But the problem is that you’ll give yourselves reasons to not do 1,2 or 3. So here’s 1,2, and 3, along with the excuses you’ll make not to do them.
1. GET BABYSITTERS: Leaving your kid with a sitter is a big step. First of all, finding a good sitter takes energy and initiative, both of which will be in short supply. Then there’s the worry factor. While it’s normal to doubt your own competence to be a parent, it’s a nightmare to doubt the competence of hired help since you’re not there to see what’s going on and your child may be too young to tell you.
As author Anne Lamott puts it, “You’ll want to sit outside the house in a rocking chair, with a gun laid across your lap, like Granny Clampett, to protect your baby. And you really won’t be able to because life is out there prowling around like a wolf and it’s going to drive you nuts.”
Live with the anxiety and don’t let it stop you from finding a good sitter—or better yet, two. Some couples line up someone who comes regularly on Saturday nights, or, alternatively, on a weekday, so they can meet their partner for dinner after work. Keep in mind that the longer you resist finding a good, reliable babysitter and separating from your child, the more difficult it will become. Avoidance only makes fear grow.
2. GO ON A DATE: Once you have a sitter, you actually need to go on a date. Expect to have enormous resistance to this idea. First of all, you’re too tired to go out—you’d rather just go to sleep. . Second, money is probably tight so it seems more logical to rent a video and watch it at home when the kids are asleep. Third, you may not want to go out with your partner, just the two of you, like you did before the first child came along. What do you have to say to each other that isn’t child-related? What did you talk about anyway, before the baby came?
Just do it. It is important to occasionally go to a restaurant, a real movie theater, a free cultural event, or some other activity you enjoyed before you became parents. It doesn’t matter if you have a ho-hum time, or end up arguing about the expense of the meal, because that’s normal and you need to overcome your resistance to scheduling dates. You might even see what happens if you decide in advance to not talk about your child or child-related topics, or anything on the family to-do list.

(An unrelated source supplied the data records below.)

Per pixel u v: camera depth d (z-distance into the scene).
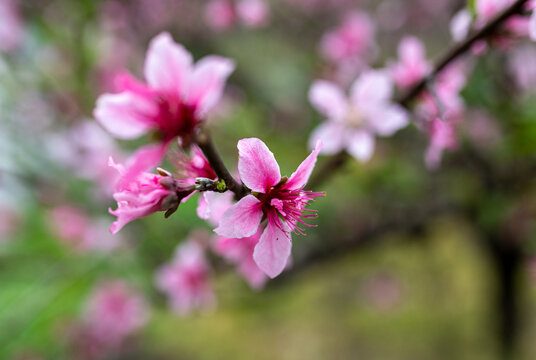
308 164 0.28
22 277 0.62
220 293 0.63
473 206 0.67
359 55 0.63
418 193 0.70
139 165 0.27
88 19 0.69
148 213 0.27
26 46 0.69
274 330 1.25
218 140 0.73
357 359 1.16
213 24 0.72
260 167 0.28
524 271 0.85
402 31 0.90
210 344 1.15
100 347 0.69
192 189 0.28
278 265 0.28
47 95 0.70
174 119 0.28
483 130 0.59
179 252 0.43
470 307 1.12
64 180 0.69
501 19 0.31
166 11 0.77
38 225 0.67
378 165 0.67
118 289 0.65
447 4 0.84
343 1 0.87
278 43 0.86
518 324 0.93
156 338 1.04
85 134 0.62
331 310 1.26
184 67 0.28
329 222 0.70
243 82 0.82
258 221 0.28
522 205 0.65
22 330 0.57
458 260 1.13
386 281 1.18
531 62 0.58
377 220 0.70
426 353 1.12
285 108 0.82
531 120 0.53
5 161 0.64
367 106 0.36
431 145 0.35
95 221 0.68
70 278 0.62
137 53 0.78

Not to push you, but perhaps it’s best not to wait until your kid is filling out college applications before you realize that you and your partner forgot to go on a date.
3. GIVE YOUR PARTNER ALONE TIME, AWAY FROM YOU AND KIDS: Whatever age your kids are, it’s very important you give each time off from family life. Again, you won’t want to, because family time is important and you don’t have enough of that. Still, give it a try. You’ll be closer as a couple if you support each other doing individual fun things apart from the family. Plus, your kids will be closer to both of you if they have the opportunity to have alone time with each of you.
You can probably add to this list of how to try to shore up your depleted energy reserves so that you have something left over for each other. Getting kids to bed an hour earlier makes a big difference. Resisting withdrawal into your favorite technology helps, as does resisting the cultural pressure to have your child participate in more than one extra school activity. Finding someone who can clean your house-- even once a month--also makes a surprising difference, as can springing for a hotel room without kids every once in a while. Scheduling fifteen minutes a day to shmooze with your partner (No complaints or to-do list) can change everything if you stick to it like a sacred pact.
The hard part (beyond economics) is actually doing these things. Don’t be like the man who lies shivering in bed but is too tired to get up and go find himself a blanket.